_Task directions:_ Decide whether each of the three statements below agrees with the passage on Ayn Rand and Objectivism, answering yes or no for each and quoting the exact words of the passage that settle it. 1. The author's book is titled Ayn Rand: The Russian Radical. 2. Rand broke with Nathaniel Branden and Barbara Branden in 1972. 3. Over her lifetime, Rand grew more willing to engage those on the left and the right.

_Page text:_

On this point, I've always had one major question for those on either side of the divide: Where do we draw the line as to what is "essential" or "nonessential" or "fundamental" or "not fundamental" to Objectivism?
o Her views on why a woman should not be President?
o Her views on the "disgusting" character of homosexuality and on the sexual roles played by men and women?
o Her views on Native Americans?
o Her very specific tastes in painting, sculpture, film, literature, and music?
And the list goes on and on and on. I've never quite heard a satisfactory answer to these questions. It is ironic, too, that so many advocates of the "closed system" approach almost always find a way to bracket out of that closed system the very real contributions made by both Nathaniel Branden and Barbara Branden---when Rand herself argued that the work of these individuals, prior to her break with them in 1968, were among "the only authentic sources of information on Objectivism."
And regardless of whether one ascribes to a "closed" or "open" system approach, what is the ultimate goal of those who claim to be Rand's intellectual progeny? To be consistent with "Objectivism" or to be consistent with reality? In one sense, the work of anybody influenced by Rand may not be consistent with "Objectivism" but consistent with a "Randian" approach to philosophy and social theory, broadly understood. To this extent, "we are all Randians now."
One thing I think is fairly clear, however: Over her lifetime, Rand definitely became more and more insulated and isolated, unwilling to engage those on the left or the right. And even though she clearly had no problem with "purges" during the days of the Nathaniel Branden Institute, today, those associated with the Ayn Rand Institute have turned such "purges" into an art form.
But I think that at least with regard to Ayn Rand, too many people on either side of the "closed" or "open" system debate tend to be extremely ahistorical in their understanding of Rand's intellectual evolution, which sheds light on why she became more isolated and less ecumenical in her approach to her perceived opponents.
I have argued in my book, Ayn Rand: The Russian Radical, that, despite her claim of challenging the ideas of 2,500 years of cultural and philosophic thought, neither she nor anyone could possibly extricate themselves from the culture in which they were embedded as they came to intellectual maturity. Every thinker---every person---is of a particular time and place.
On this point, it must be understood that there was always a genuine Russian streak in Rand insofar as she was both a novelist and a philosopher. Throughout the history of the Russian literary tradition, especially during the Silver Age, when Rand was born and came to intellectual maturity, writers were almost always considered both novelists and philosophers (or at the very least advocates of a certain set of intellectual ideas), and virtually all of these writers found themselves on the outskirts of power, using literature as a means to struggle against various kinds of social oppression. Dostoevsky comes to mind and Rand, of course, was a great admirer of Dostoevsky's methods, especially his penchant for using various characters as expressions of certain ideas.

(Collected data entries)
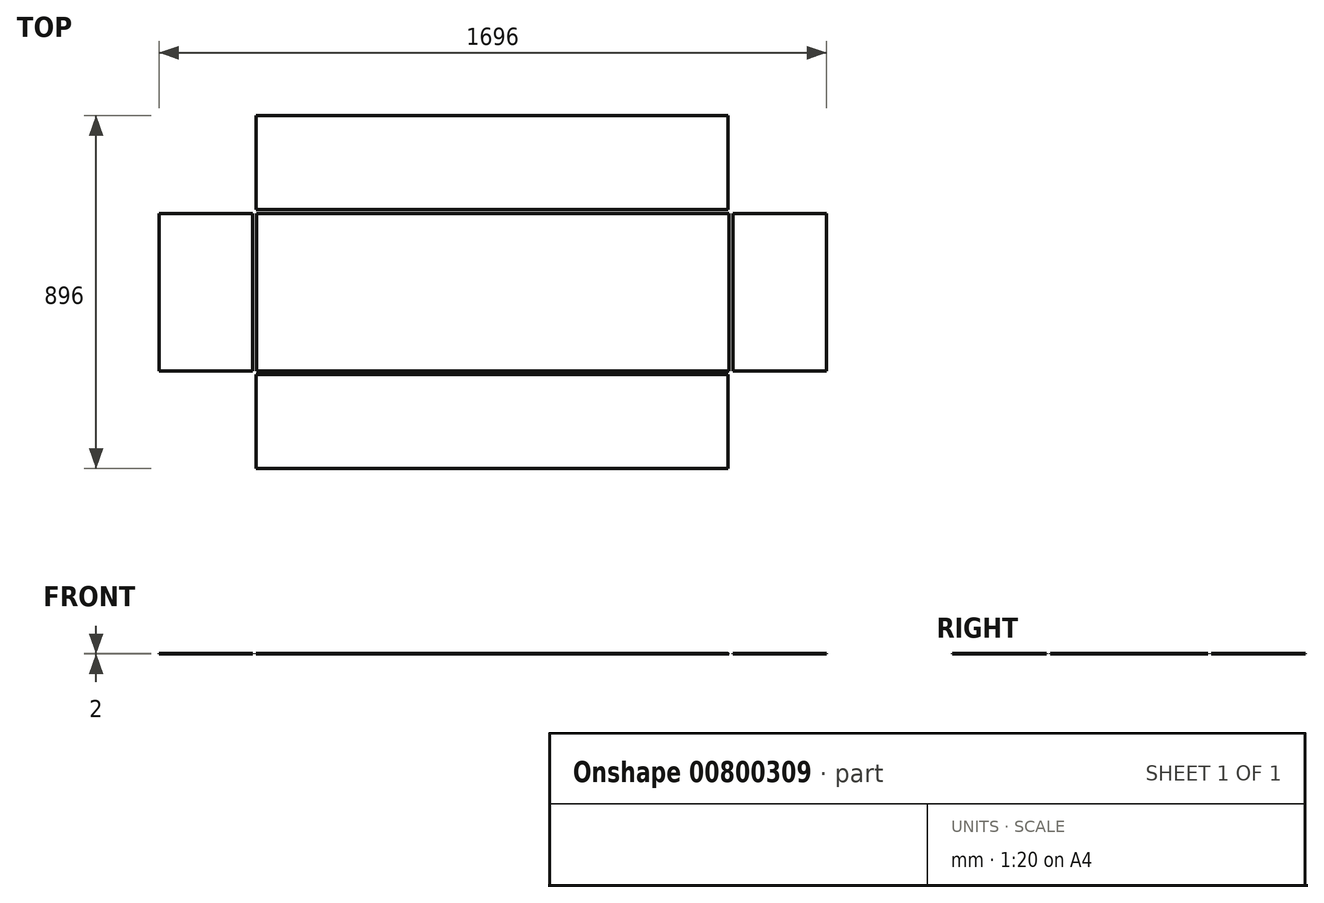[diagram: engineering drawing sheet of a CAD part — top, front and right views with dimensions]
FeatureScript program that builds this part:
annotation { "Feature Type Name" : "Feature", "Feature Type Description" : "" }
export const myFeature = defineFeature(function(context is Context, id is Id, definition is map)
    precondition{}
    {
        {
            var Q0;
            Q0=qCreatedBy(makeId("Top.planeOp"),FACE);
            var sketch = newSketch(context, id + "F0", { "sketchPlane" : qUnion([Q0])});
            skLineSegment(sketch, "E0.bottom", {"start": v(600, -200) * mm, "end": v(-600, -200) * mm});
            skLineSegment(sketch, "E0.top", {"start": v(600, 200) * mm, "end": v(-600, 200) * mm});
            skLineSegment(sketch, "E0.left", {"start": v(600, -200) * mm, "end": v(600, 200) * mm});
            skLineSegment(sketch, "E0.right", {"start": v(-600, -200) * mm, "end": v(-600, 200) * mm});
            skPoint(sketch, "E0.middle", {"position": v(0, 0) * mm});
            skSolve(sketch);
        }
        {
            var Q0;
            Q0=makeQuery(id+"F0.imprint","IMPRINT",FACE,{"disambiguationData":[TD([[makeQuery(id+"F0.imprint","IMPRINT",EDGE,{"derivedFrom":sQuery(id+"F0.wireOp",EDGE,"E0.bottom")}),-1.0]])]});
            extrude(context, id + "F1", {"entities" : qUnion([Q0]), "depth" : 1 * mm, "offsetDistance" : 25 * mm});
        }
        {
            var Q0;
            Q0=makeQuery(id+"F1.opExtrude","CAP_FACE",FACE,{"disambiguationData":[OSD([sQuery(id+"F0.wireOp",EDGE,"E0.bottom"),sQuery(id+"F0.wireOp",EDGE,"E0.top"),sQuery(id+"F0.wireOp",EDGE,"E0.left"),sQuery(id+"F0.wireOp",EDGE,"E0.right")])],"isStart":false});
            var sketch = newSketch(context, id + "F2", { "sketchPlane" : qUnion([Q0])});
            skLineSegment(sketch, "E1.bottom", {"start": v(610, 200) * mm, "end": v(848, 200) * mm});
            skLineSegment(sketch, "E1.top", {"start": v(610, -200) * mm, "end": v(848, -200) * mm});
            skLineSegment(sketch, "E1.left", {"start": v(610, 200) * mm, "end": v(610, -200) * mm});
            skLineSegment(sketch, "E1.right", {"start": v(848, 200) * mm, "end": v(848, -200) * mm});
            skLineSegment(sketch, "E2", {"start": v(0, 200) * mm, "end": v(0, -200) * mm, "construction": true});
            skLineSegment(sketch, "E3.MirrorCS", {"start": v(-610, 200) * mm, "end": v(-610, -200) * mm});
            skLineSegment(sketch, "E4.MirrorCS", {"start": v(-610, 200) * mm, "end": v(-848, 200) * mm});
            skLineSegment(sketch, "E5.MirrorCS", {"start": v(-848, 200) * mm, "end": v(-848, -200) * mm});
            skLineSegment(sketch, "E6.MirrorCS", {"start": v(-610, -200) * mm, "end": v(-848, -200) * mm});
            skSolve(sketch);
        }
        {
            var Q0;
            Q0=makeQuery(id+"F2.imprint","IMPRINT",FACE,{"disambiguationData":[TD([[makeQuery(id+"F2.imprint","IMPRINT",EDGE,{"derivedFrom":makeQuery(id+"F1.opExtrude","CAP_EDGE",EDGE,{"disambiguationData":[OSD([sQuery(id+"F0.wireOp",EDGE,"E0.bottom")])],"isStart":false})}),-1.0]])]});
            var sketch = newSketch(context, id + "F3", { "sketchPlane" : qUnion([Q0])});
            skLineSegment(sketch, "E7.bottom", {"start": v(-602.1, -210) * mm, "end": v(597.9, -210) * mm});
            skLineSegment(sketch, "E7.top", {"start": v(-602.1, -448) * mm, "end": v(597.9, -448) * mm});
            skLineSegment(sketch, "E7.left", {"start": v(-602.1, -210) * mm, "end": v(-602.1, -448) * mm});
            skLineSegment(sketch, "E7.right", {"start": v(597.9, -210) * mm, "end": v(597.9, -448) * mm});
            skLineSegment(sketch, "E8.MirrorCS", {"start": v(-602.1, 210) * mm, "end": v(597.9, 210) * mm});
            skLineSegment(sketch, "E9.MirrorCS", {"start": v(-602.1, 210) * mm, "end": v(-602.1, 448) * mm});
            skLineSegment(sketch, "E10.MirrorCS", {"start": v(-602.1, 448) * mm, "end": v(597.9, 448) * mm});
            skLineSegment(sketch, "E11.MirrorCS", {"start": v(597.9, 210) * mm, "end": v(597.9, 448) * mm});
            skSolve(sketch);
        }
        {
            var Q0;
            Q0=makeQuery(id+"F3.imprint","IMPRINT",FACE,{"disambiguationData":[TD([[makeQuery(id+"F3.imprint","IMPRINT",EDGE,{"derivedFrom":sQuery(id+"F3.wireOp",EDGE,"E8.MirrorCS")}),1.0]])]});
            var Q1;
            Q1=makeQuery(id+"F2.imprint","IMPRINT",FACE,{"disambiguationData":[TD([[makeQuery(id+"F2.imprint","IMPRINT",EDGE,{"derivedFrom":sQuery(id+"F2.wireOp",EDGE,"E3.MirrorCS")}),-1.0]])]});
            var Q2;
            Q2=makeQuery(id+"F3.imprint","IMPRINT",FACE,{"disambiguationData":[TD([[makeQuery(id+"F3.imprint","IMPRINT",EDGE,{"derivedFrom":sQuery(id+"F3.wireOp",EDGE,"E7.bottom")}),-1.0]])]});
            var Q3;
            Q3=makeQuery(id+"F2.imprint","IMPRINT",FACE,{"disambiguationData":[TD([[makeQuery(id+"F2.imprint","IMPRINT",EDGE,{"derivedFrom":sQuery(id+"F2.wireOp",EDGE,"E1.bottom")}),-1.0]])]});
            extrude(context, id + "F4", {"entities" : qUnion([Q0, Q1, Q2, Q3]), "depth" : 1 * mm, "offsetDistance" : 25 * mm});
        }
    });
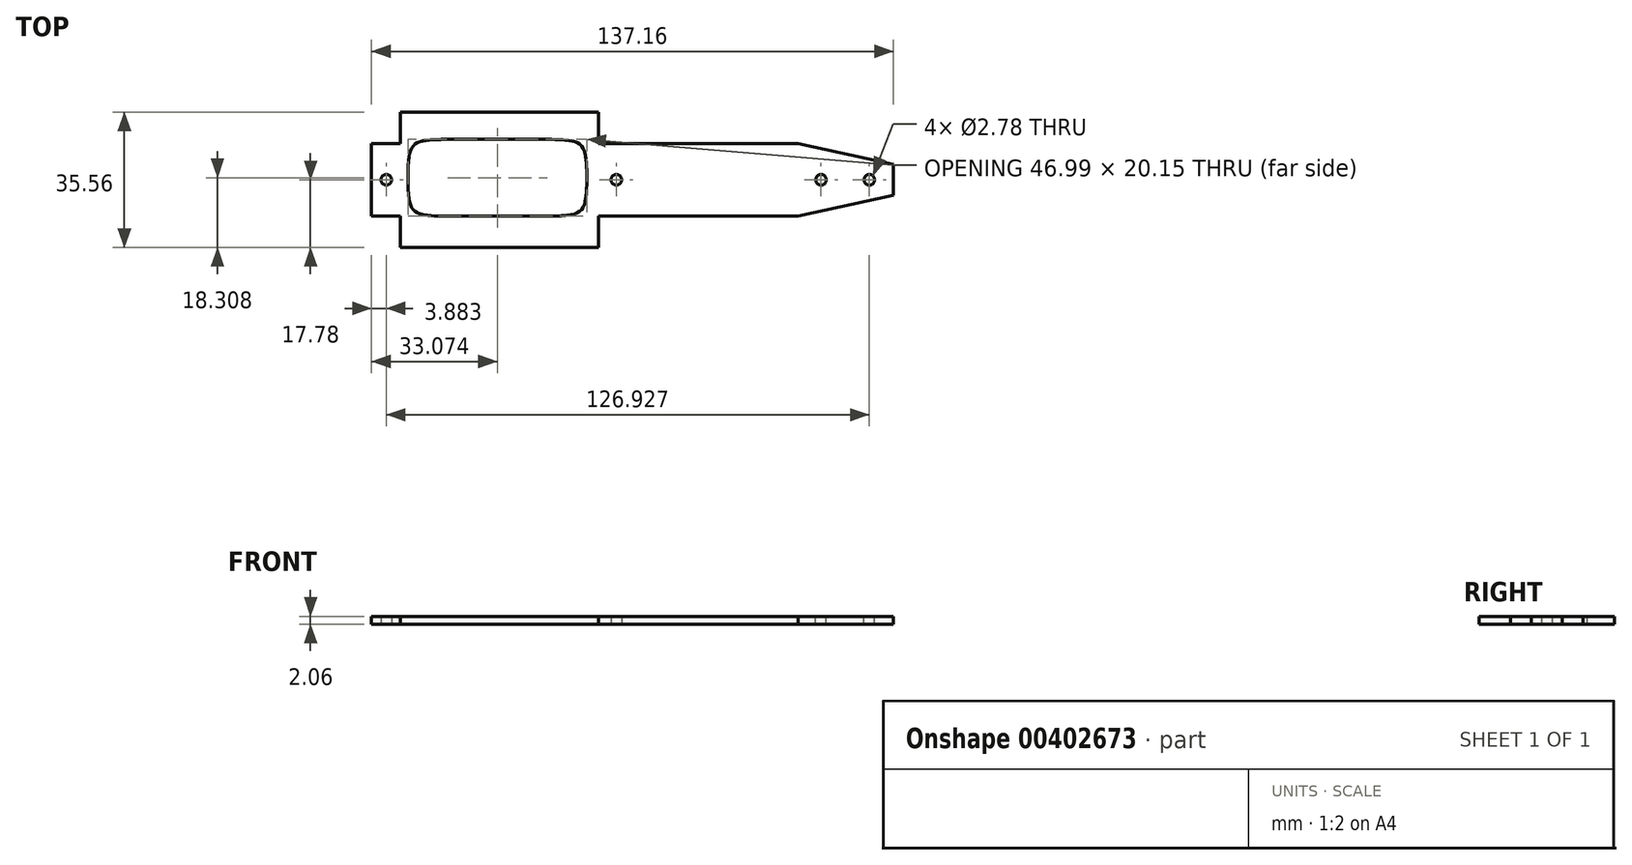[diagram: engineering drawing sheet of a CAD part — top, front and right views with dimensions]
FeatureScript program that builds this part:
annotation { "Feature Type Name" : "Feature", "Feature Type Description" : "" }
export const myFeature = defineFeature(function(context is Context, id is Id, definition is map)
    precondition{}
    {
        {
            var Q0;
            Q0=qCreatedBy(makeId("Top.planeOp"),FACE);
            var sketch = newSketch(context, id + "F0", { "sketchPlane" : qUnion([Q0])});
            skLineSegment(sketch, "E0.bottom", {"start": v(68.58, -9.52) * mm, "end": v(-68.58, -9.53) * mm});
            skLineSegment(sketch, "E0.top", {"start": v(68.58, 9.53) * mm, "end": v(-68.58, 9.52) * mm});
            skLineSegment(sketch, "E0.left", {"start": v(68.58, -9.52) * mm, "end": v(68.58, 9.53) * mm});
            skLineSegment(sketch, "E0.right", {"start": v(-68.58, -9.53) * mm, "end": v(-68.58, 9.53) * mm});
            skPoint(sketch, "E0.middle", {"position": v(0, 0) * mm});
            skLineSegment(sketch, "E1.bottom", {"start": v(-60.96, 17.78) * mm, "end": v(-8.9, 17.78) * mm});
            skLineSegment(sketch, "E1.top", {"start": v(-60.96, -17.78) * mm, "end": v(-8.9, -17.78) * mm});
            skLineSegment(sketch, "E1.left", {"start": v(-60.96, 17.78) * mm, "end": v(-60.96, -17.78) * mm});
            skLineSegment(sketch, "E1.right", {"start": v(-8.9, 17.78) * mm, "end": v(-8.9, -17.78) * mm});
            skPoint(sketch, "E1.middle", {"position": v(-34.93, 0) * mm});
            skCircle(sketch, "E2", {"center": v(-64.7, 0) * mm, "radius": 1.39 * mm});
            skPoint(sketch, "E2.centerSnap0", {"position": v(-60.96, 0) * mm});
            skCircle(sketch, "E3", {"center": v(-4.24, 0) * mm, "radius": 1.39 * mm});
            skSolve(sketch);
        }
        {
            var Q0;
            Q0 = qSketchRegion(id + "F0", true);
            extrude(context, id + "F1", {"entities" : qUnion([Q0]), "depth" : 2.06 * mm});
        }
        {
            var Q0;
            Q0=makeQuery(id+"F1.opExtrude","CAP_FACE",FACE,{"disambiguationData":[OSD([sQuery(id+"F0.wireOp",EDGE,"E0.bottom"),sQuery(id+"F0.wireOp",EDGE,"E0.top"),sQuery(id+"F0.wireOp",EDGE,"E0.left"),sQuery(id+"F0.wireOp",EDGE,"E0.right"),sQuery(id+"F0.wireOp",EDGE,"E1.bottom"),sQuery(id+"F0.wireOp",EDGE,"E1.top"),sQuery(id+"F0.wireOp",EDGE,"E1.left"),sQuery(id+"F0.wireOp",EDGE,"E1.right"),sQuery(id+"F0.wireOp",EDGE,"E2"),sQuery(id+"F0.wireOp",EDGE,"E3")])],"isStart":false});
            var sketch = newSketch(context, id + "F2", { "sketchPlane" : qUnion([Q0])});
            skLineSegment(sketch, "E4", {"start": v(68.58, 4.07) * mm, "end": v(43.56, 9.53) * mm});
            skLineSegment(sketch, "E5", {"start": v(43.56, 9.53) * mm, "end": v(68.58, 9.53) * mm});
            skLineSegment(sketch, "E6", {"start": v(68.58, 9.53) * mm, "end": v(68.58, 4.07) * mm});
            skLineSegment(sketch, "E7.MirrorCS", {"start": v(68.58, -4.07) * mm, "end": v(43.56, -9.53) * mm});
            skLineSegment(sketch, "E8.MirrorCS", {"start": v(43.56, -9.53) * mm, "end": v(68.58, -9.53) * mm});
            skCircle(sketch, "E9", {"center": v(62.23, 0) * mm, "radius": 1.39 * mm});
            skCircle(sketch, "E10", {"center": v(49.53, 0) * mm, "radius": 1.39 * mm});
            skLineSegment(sketch, "E11.bottom", {"start": v(-59, 10.6) * mm, "end": v(-12.01, 10.6) * mm});
            skLineSegment(sketch, "E11.top", {"start": v(-59, -9.55) * mm, "end": v(-12.01, -9.55) * mm});
            skLineSegment(sketch, "E11.left", {"start": v(-59, 10.6) * mm, "end": v(-59, -9.55) * mm});
            skLineSegment(sketch, "E11.right", {"start": v(-12.01, 10.6) * mm, "end": v(-12.01, -9.55) * mm});
            skSolve(sketch);
        }
        {
            var Q0;
            Q0=makeQuery(id+"F2.imprint","IMPRINT",FACE,{"disambiguationData":[TD([[makeQuery(id+"F2.imprint","IMPRINT",EDGE,{"derivedFrom":sQuery(id+"F2.wireOp",EDGE,"E4")}),-1.0]])]});
            var Q1;
            {var subQ0=sQuery(id+"F2.wireOp",EDGE,"E7.MirrorCS");Q1=makeQuery(id+"F2.imprint","IMPRINT",FACE,{"disambiguationData":[TD([[makeQuery(id+"F2.imprint","IMPRINT",EDGE,{"derivedFrom":subQ0}),1.0]])]});}
            var Q2;
            Q2=makeQuery(id+"F2.imprint","IMPRINT",FACE,{"disambiguationData":[TD([[makeQuery(id+"F2.imprint","IMPRINT",EDGE,{"derivedFrom":sQuery(id+"F2.wireOp",EDGE,"E10")}),1.0]])]});
            var Q3;
            Q3=makeQuery(id+"F2.imprint","IMPRINT",FACE,{"disambiguationData":[TD([[makeQuery(id+"F2.imprint","IMPRINT",EDGE,{"derivedFrom":sQuery(id+"F2.wireOp",EDGE,"E9")}),1.0]])]});
            var Q4;
            Q4=makeQuery(id+"F2.imprint","IMPRINT",FACE,{"disambiguationData":[TD([[makeQuery(id+"F2.imprint","IMPRINT",EDGE,{"derivedFrom":sQuery(id+"F2.wireOp",EDGE,"E11.bottom")}),-1.0]])]});
            extrude(context, id + "F3", {"entities" : qUnion([Q0, Q1, Q2, Q3, Q4]), "operationType" : NewBodyOperationType.REMOVE, "oppositeDirection" : true, "depth" : 25.4 * mm});
        }
        {
            var Q0;
            Q0=makeQuery(id+"F3.boolean.opBoolean","COPY",EDGE,{"derivedFrom":makeQuery(id+"F3.opExtrude","SWEPT_EDGE",EDGE,{"disambiguationData":[OSD([sQuery(id+"F2.wireOp",EDGE,"E11.bottom"),sQuery(id+"F2.wireOp",EDGE,"E11.right")])]})});
            var Q1;
            Q1=makeQuery(id+"F3.boolean.opBoolean","COPY",EDGE,{"derivedFrom":makeQuery(id+"F3.opExtrude","SWEPT_EDGE",EDGE,{"disambiguationData":[OSD([sQuery(id+"F2.wireOp",EDGE,"E11.bottom"),sQuery(id+"F2.wireOp",EDGE,"E11.left")])]})});
            var Q2;
            Q2=makeQuery(id+"F3.boolean.opBoolean","COPY",EDGE,{"derivedFrom":makeQuery(id+"F3.opExtrude","SWEPT_EDGE",EDGE,{"disambiguationData":[OSD([sQuery(id+"F2.wireOp",EDGE,"E11.top"),sQuery(id+"F2.wireOp",EDGE,"E11.left")])]})});
            var Q3;
            Q3=makeQuery(id+"F3.boolean.opBoolean","COPY",EDGE,{"derivedFrom":makeQuery(id+"F3.opExtrude","SWEPT_EDGE",EDGE,{"disambiguationData":[OSD([sQuery(id+"F2.wireOp",EDGE,"E11.top"),sQuery(id+"F2.wireOp",EDGE,"E11.right")])]})});
            fillet(context, id + "F4", {"entities" : qUnion([Q0, Q1, Q2, Q3]), "radius" : 10.16 * mm, "tangentPropagation" : true, "rho" : .7, "crossSection" : FilletCrossSection.CONIC, "allowEdgeOverflow" : false});
        }
    });
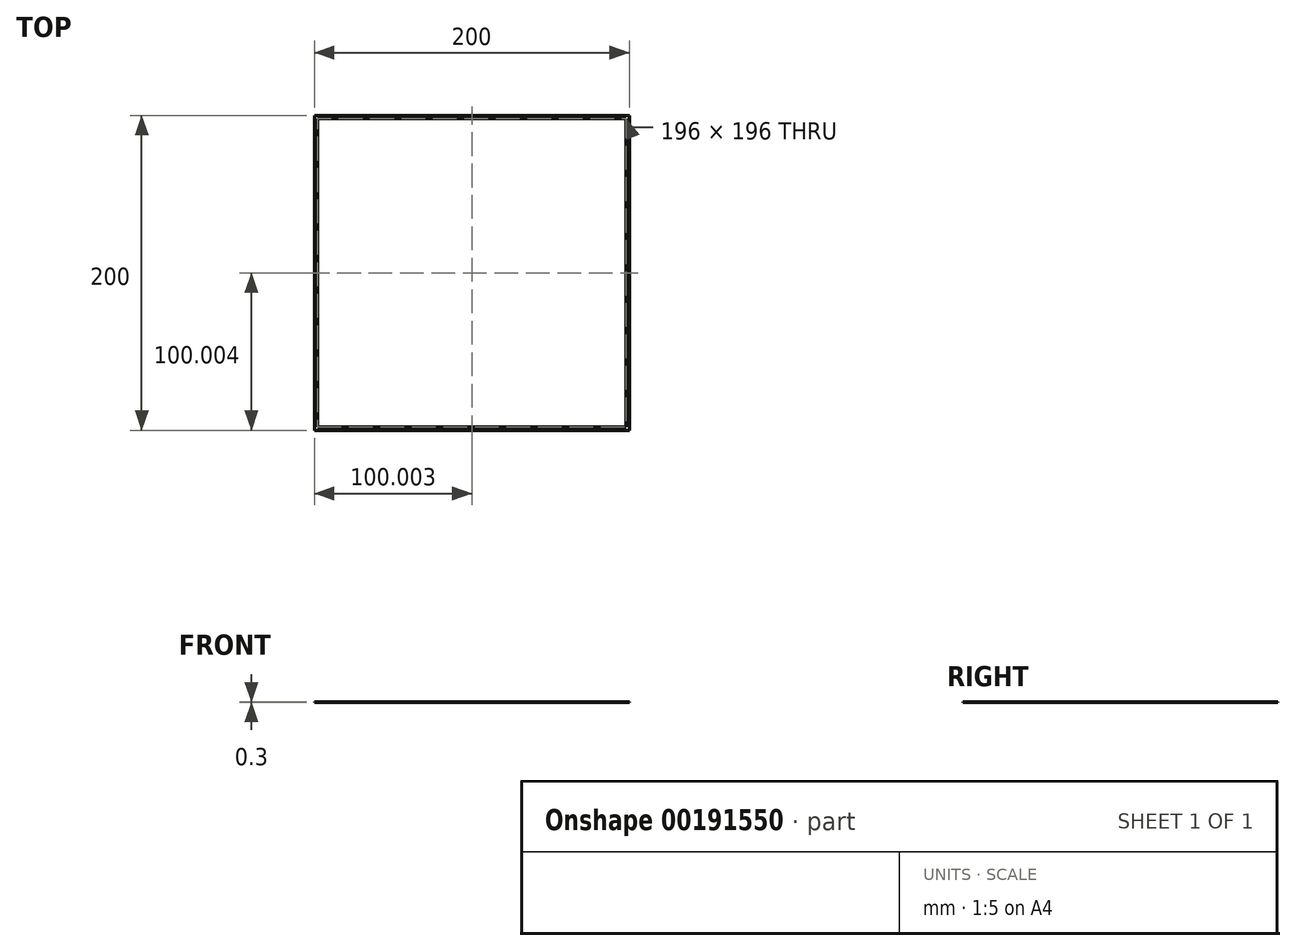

_Exercise output:_
1. Yes: "I have argued in my book, Ayn Rand: The Russian Radical"
2. No: "prior to her break with them in 1968"
3. No: "Rand definitely became more and more insulated and isolated, unwilling to engage those on the left or the right"